As I settled into my seat at the blackjack table yesterday ($5 minimum, because I’m a high roller) I made note of the people sitting around me. There were the two cute blondes seated to my right, pretty much the whole reason I picked that particular table. Naturally, they left after about 4 hands. To my left was a young black man, who didn’t know the proper blackjack strategy, but was making up for his ignorance by betting much more than the minimum bet. He often had $25-$50 riding on a single hand.
What was more interesting was his attitude about his chip stack. Once his original $100 was converted to chips, he clearly didn’t think of it as money anymore. He made reckless decisions, like putting all his money at risk a couple times when he got low on chips. These decisions actually worked out well for him, as he left the table with about $300. This was a lot more impressive than my meager $22 profit.
As I watch my fellow gamblers, I find they almost universally make one psychological mistake, one that’s made by all sorts of investors. When they’re making a profit, they view that profit as somehow not belonging to them. They say they’re playing with the “house’s money,” which implies they don’t really consider it a profit. It’s no surprise gamblers are guilty of this, gambling is hardly an activity rational people think they have profit from. But investors often make the same mistakes.
How many investors do you know who actually sell when things skyrocket in value? Take gold for an example. If you bought the shiny yellow metal a few years ago, you’re basically swimming in profits. If you bought enough of it, you could buy some hooker love for a very long time. This would be a waste of money because all you need is 5 minutes, but I digress.
Instead of selling, many gold investors are pounding the table for even higher gains. You’ve all heard the reasons why we’re apparently in the greatest gold bull market of all time. Governments are printing money like crazy, which will inevitably lead to hyperinflation for some reason. Europe is a mess right now, but once America and Japan follow into the debt abyss, gold will really spike. Blah, blah, blah.
Why don’t these gold investors take money off the table? If you’re bullish on other hard assets, you can diversify into U.S. real estate, a beaten up sector that really only has one direction to go. Or you can buy natural gas, a commodity which is bound to get more attention as a green fuel as time goes on. Hell, even oil is a smarter bet here than gold, especially if all this tension with Iran ever gets past the tension point. Iran, such a tease.

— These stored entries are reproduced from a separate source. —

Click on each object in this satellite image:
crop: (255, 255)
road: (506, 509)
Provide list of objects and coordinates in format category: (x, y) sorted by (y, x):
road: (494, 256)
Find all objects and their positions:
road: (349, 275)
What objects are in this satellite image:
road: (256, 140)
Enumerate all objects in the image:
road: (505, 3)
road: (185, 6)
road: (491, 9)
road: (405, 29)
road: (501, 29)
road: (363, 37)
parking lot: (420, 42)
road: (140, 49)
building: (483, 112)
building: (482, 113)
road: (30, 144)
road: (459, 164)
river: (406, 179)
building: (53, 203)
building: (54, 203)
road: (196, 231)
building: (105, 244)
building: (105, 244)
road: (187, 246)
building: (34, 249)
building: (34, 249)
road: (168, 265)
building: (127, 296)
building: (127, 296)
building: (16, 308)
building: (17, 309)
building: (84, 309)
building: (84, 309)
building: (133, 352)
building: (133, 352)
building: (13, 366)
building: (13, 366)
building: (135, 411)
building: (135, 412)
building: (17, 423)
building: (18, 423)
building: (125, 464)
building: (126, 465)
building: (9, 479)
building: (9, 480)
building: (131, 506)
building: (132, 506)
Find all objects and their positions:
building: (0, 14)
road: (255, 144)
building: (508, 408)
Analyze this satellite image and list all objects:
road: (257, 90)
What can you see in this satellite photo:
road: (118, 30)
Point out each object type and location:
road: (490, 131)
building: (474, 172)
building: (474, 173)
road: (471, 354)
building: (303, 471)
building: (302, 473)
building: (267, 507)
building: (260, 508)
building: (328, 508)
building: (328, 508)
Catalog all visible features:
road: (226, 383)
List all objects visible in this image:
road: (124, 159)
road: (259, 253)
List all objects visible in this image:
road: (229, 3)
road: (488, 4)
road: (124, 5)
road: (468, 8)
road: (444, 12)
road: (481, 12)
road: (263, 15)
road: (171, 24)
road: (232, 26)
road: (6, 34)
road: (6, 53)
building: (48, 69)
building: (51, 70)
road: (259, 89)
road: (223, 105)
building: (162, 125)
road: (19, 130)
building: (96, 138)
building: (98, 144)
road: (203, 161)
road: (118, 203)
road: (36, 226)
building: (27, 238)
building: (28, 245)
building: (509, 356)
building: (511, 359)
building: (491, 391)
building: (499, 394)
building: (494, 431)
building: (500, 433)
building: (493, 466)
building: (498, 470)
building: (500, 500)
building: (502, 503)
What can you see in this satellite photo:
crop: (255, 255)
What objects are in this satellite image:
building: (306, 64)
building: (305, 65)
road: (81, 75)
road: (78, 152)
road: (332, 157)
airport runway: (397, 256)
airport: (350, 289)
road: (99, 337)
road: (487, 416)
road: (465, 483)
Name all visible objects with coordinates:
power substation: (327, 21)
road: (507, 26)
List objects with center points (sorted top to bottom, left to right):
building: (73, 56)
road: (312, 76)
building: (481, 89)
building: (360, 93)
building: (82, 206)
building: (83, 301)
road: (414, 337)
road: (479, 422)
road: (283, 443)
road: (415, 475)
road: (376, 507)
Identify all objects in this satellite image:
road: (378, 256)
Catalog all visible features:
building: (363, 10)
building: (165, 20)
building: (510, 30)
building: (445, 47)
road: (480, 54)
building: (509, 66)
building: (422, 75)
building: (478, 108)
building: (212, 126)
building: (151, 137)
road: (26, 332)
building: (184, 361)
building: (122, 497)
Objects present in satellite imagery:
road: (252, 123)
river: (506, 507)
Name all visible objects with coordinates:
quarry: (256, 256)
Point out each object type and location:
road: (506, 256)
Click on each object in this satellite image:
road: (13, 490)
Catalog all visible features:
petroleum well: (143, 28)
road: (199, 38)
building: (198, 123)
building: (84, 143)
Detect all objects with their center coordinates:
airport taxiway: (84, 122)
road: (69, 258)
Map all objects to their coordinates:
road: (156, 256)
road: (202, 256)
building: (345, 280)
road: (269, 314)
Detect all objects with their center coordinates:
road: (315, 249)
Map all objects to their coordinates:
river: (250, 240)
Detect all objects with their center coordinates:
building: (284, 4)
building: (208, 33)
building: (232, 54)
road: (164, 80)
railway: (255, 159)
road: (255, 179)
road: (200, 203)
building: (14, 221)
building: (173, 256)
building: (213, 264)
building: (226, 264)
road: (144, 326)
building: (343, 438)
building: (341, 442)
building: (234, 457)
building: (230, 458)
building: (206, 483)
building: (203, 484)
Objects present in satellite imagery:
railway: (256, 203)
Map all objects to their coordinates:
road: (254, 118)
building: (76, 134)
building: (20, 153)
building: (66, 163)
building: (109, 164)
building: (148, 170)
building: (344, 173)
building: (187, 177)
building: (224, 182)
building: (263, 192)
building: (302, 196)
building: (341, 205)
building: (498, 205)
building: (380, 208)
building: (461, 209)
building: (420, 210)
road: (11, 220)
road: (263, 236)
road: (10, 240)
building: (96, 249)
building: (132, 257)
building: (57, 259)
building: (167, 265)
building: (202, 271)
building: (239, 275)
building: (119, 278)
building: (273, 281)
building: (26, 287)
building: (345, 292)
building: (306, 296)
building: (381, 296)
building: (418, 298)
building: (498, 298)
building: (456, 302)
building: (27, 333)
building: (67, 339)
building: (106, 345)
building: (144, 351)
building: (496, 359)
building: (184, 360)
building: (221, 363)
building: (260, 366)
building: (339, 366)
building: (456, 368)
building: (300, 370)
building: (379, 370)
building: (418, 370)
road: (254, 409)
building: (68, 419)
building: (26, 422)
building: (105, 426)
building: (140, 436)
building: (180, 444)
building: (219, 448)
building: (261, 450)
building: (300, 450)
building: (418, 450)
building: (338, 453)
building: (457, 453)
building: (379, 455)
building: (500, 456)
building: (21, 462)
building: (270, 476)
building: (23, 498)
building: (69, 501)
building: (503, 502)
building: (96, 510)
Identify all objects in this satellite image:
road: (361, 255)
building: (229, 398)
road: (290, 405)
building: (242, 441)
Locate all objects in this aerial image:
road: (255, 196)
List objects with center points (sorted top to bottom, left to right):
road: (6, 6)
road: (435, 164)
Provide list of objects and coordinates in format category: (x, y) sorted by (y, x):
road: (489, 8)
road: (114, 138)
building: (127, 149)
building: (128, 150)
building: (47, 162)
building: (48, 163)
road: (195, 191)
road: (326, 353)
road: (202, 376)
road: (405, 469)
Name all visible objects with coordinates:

The reason gold bugs can be still bullish on gold is because they’re playing with the house’s money. They’re up considerably, so they can afford to take some risks. And one of those risks is continuing to buy gold or it’s less sexy cousin, silver.
Maybe it’ll work out for them, but it probably won’t. These are the same people who were calling for $200 oil back in 2008, higher real estate prices in 2006, and for the tech boom to go on forever in 1999. They get caught up in the moment, not realizing that they should sell when they’re up big. A profit doesn’t become a profit until you sell the investment. Too many people are reluctant to sell because they don’t see the profit as belonging to them. All it looks like is numbers on a piece of paper or a computer screen to them.
Don’t fall victim to this psychological trap. And I think I have a way of protecting you. It’s all about setting targets.
Firstly, I don’t really care for stop losses. For the unaware, a stop loss is a price you set that will automatically sell a stock. Say you buy shares of Nelson Inc. for $10 a share. Nelson Inc. in is the blogging, prostitution and gambling business, in case you’re wondering. You want to protect yourself, so you set a stop loss at $9 per share. Once the stock hits $9, it automatically gets the punt.
So 3 weeks after you buy, Nelson Inc. is down to $9.15 per share. After the market closes one day, news comes out that one of my hookers has gotten syphilis. Obviously, this isn’t good news. So the next morning, the stock opens at $7.50. Guess what price your stop loss would have kicked in at?*
c) Impossible to tell
Multiple choice quizzes are fun!
Instead of setting up your account to automatically do your selling for you, all you need to do is set targets in your head. If you liked Nelson Inc. at $10 a share, you’d probably like it even more at $7.50. Take some time to digest the news and to figure out if it’s really that bad, or if it’s Mr. Market overreacting again.
It’s the same thing with setting a sell price. Considering I like to pick contrarian investments, I often have sell targets that are 200 or 300 percent higher than the current price. What I do is look at the range where the stock traded at its highs, then pick a number at the bottom of that range. I know that a stock reaching it’s former trading range is a lot easier than a stock making new record highs.
If you set a sell target before the stock ever gets there, you’ll be less likely to fall into the trap of being greedy when the time comes to sell. Now if you’ll excuse me, I have a fortune to go make at the blackjack tables.
*The answer is actually c, but in reality would end up being close to b.